"It's been an awesome experience," said Tracey Davison, 40, a teacher's assistant from Pascagoula, Miss. "I have a famous living room because of the tree from last year, and my girls and I have had a spectacular trip to New York for the first time."
This year's tree was decorated with 30,000 energy-efficient LED lights on five miles of wire, topped with a 750-pound star made of 25,000 Swarovski crystals. It was donated by the Varanyak family in Hamilton Township, N.J.
Among the thousands of onlookers who gathered to watch the annual tradition were Davison and her four daughters: Ashunti, 10; Nylah, 9; Majsa, 8; and Karly, 4.
The family, who fled Katrina with just a few suitcases, recently moved into a new three-bedroom house built by Habitat for Humanity. Parts of the walls and floors in their living room were made with lumber from last year's tree.
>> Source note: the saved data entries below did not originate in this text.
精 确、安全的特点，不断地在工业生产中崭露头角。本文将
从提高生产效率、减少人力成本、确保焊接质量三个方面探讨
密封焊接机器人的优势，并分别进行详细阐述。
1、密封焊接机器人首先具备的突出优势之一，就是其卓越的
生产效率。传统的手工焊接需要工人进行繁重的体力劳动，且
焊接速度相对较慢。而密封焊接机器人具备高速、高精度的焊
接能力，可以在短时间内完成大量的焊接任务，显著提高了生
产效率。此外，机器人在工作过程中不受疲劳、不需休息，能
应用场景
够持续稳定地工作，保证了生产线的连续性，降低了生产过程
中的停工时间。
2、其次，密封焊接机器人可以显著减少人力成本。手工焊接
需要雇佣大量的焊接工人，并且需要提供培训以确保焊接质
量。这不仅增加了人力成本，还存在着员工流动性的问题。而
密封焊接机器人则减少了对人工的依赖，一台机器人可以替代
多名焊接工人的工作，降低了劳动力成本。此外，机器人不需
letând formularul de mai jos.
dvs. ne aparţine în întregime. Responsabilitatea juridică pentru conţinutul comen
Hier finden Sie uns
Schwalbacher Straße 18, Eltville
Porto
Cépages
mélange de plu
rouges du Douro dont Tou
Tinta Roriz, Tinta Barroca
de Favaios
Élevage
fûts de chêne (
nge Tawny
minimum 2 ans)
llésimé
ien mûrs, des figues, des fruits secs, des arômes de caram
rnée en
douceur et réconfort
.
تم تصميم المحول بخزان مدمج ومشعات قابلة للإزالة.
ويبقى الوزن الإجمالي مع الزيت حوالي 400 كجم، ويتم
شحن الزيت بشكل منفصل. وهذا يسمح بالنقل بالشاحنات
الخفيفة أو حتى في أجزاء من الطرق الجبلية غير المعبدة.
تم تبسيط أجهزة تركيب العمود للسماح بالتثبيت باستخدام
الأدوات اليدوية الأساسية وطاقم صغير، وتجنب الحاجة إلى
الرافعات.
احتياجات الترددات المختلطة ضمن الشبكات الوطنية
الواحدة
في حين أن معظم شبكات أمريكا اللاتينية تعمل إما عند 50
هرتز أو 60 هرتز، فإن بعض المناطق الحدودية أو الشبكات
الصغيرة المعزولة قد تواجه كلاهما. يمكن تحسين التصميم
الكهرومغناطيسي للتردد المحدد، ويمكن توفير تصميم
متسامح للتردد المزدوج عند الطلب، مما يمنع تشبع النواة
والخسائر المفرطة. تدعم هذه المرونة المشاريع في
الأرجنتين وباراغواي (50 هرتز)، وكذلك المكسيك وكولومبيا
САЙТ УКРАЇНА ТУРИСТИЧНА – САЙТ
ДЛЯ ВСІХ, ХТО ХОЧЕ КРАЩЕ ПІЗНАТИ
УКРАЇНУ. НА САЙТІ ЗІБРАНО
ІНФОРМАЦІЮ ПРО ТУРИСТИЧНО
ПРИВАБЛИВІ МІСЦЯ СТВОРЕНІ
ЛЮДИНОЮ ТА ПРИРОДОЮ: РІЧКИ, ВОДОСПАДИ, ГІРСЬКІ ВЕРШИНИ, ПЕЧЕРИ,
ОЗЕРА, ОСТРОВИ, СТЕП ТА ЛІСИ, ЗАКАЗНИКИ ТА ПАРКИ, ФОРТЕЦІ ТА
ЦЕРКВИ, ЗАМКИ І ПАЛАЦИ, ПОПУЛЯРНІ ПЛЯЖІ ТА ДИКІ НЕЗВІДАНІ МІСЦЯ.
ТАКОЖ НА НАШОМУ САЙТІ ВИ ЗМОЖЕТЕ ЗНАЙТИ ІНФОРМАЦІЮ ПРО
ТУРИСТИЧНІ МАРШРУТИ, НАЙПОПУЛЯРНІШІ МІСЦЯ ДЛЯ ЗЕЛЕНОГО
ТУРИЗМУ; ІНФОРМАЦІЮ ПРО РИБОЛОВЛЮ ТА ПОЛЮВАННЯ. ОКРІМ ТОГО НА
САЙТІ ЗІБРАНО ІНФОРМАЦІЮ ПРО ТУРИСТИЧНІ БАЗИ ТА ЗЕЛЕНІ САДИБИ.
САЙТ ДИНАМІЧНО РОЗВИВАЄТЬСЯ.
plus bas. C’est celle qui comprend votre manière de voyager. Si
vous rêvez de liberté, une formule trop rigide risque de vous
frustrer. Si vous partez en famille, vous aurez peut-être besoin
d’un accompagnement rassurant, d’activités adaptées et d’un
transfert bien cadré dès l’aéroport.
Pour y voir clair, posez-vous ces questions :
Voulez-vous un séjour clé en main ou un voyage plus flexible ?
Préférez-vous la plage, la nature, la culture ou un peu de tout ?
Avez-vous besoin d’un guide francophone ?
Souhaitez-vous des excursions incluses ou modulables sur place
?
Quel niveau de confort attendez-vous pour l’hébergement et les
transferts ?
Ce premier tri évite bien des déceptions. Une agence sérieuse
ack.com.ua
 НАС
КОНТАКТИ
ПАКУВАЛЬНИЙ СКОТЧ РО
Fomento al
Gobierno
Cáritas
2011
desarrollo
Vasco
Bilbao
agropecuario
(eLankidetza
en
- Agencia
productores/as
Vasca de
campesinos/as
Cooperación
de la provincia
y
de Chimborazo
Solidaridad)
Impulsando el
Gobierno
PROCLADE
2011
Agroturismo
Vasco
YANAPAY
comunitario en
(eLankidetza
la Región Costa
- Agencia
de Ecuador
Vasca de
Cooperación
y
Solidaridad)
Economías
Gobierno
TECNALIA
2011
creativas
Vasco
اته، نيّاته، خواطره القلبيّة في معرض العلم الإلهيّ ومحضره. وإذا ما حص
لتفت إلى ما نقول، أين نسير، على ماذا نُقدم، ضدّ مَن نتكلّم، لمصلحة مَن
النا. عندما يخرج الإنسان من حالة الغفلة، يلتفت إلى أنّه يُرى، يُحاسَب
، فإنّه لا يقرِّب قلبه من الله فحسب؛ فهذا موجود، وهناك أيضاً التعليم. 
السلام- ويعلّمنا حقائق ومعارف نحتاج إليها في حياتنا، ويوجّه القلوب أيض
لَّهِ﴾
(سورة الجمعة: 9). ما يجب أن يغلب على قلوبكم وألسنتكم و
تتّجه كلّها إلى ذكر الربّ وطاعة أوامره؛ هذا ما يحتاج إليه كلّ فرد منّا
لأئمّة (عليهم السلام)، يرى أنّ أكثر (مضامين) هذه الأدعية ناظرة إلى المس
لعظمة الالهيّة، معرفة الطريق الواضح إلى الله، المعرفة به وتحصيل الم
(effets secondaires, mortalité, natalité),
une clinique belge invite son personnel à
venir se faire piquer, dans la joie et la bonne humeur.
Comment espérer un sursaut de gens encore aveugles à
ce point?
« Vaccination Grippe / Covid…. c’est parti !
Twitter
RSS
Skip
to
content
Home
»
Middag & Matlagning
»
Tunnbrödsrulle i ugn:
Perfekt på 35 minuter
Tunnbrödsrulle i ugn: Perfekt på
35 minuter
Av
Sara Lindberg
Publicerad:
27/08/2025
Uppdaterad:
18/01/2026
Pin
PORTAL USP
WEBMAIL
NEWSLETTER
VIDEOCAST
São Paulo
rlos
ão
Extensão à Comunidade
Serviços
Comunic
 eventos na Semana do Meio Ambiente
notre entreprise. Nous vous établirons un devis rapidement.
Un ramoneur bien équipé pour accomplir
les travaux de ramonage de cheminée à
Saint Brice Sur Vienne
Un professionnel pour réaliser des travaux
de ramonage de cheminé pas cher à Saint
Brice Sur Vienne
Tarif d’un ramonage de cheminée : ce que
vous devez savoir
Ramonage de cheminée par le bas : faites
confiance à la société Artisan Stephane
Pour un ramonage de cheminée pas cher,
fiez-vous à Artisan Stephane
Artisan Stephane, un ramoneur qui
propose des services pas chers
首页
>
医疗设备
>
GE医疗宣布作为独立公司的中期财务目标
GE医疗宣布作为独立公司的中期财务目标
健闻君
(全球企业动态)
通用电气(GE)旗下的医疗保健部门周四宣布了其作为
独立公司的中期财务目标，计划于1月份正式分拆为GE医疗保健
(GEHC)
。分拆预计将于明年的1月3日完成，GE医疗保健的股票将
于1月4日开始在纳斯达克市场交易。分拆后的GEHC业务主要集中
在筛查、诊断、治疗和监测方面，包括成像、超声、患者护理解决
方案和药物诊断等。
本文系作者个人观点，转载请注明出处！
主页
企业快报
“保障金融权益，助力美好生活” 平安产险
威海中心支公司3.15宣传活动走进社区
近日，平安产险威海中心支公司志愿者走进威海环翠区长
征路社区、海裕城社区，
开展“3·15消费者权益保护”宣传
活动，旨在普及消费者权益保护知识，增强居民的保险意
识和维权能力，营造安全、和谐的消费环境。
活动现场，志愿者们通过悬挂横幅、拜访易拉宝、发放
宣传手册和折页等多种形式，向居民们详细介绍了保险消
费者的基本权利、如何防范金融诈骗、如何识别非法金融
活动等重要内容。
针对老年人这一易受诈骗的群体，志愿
"It's kinda like Christmas before Christmas," said Davison. "It was a dream come true. We're very, very excited to be in the house."
Others who lined the streets to watch the celebrity performers and the ceremony were Anita McLean, 71, her son and her two grandchildren, ages 14 and 11.
"It's my fourth year, and I'm not cold," she said, adding that she stood for more than three hours to secure a viewing spot for the lights. "Just being together, the excitement of the day, it's keeping with the spirit of Christmas."
In past years, the Rockefeller Center tree has been recycled after the holiday season, being made into toys for animals at the Bronx Zoo and mulched for hiking trails.
The tree lighting ceremony started in 1933, but workers building the Art Deco complex began putting up Christmas trees in 1931 during the Great Depression.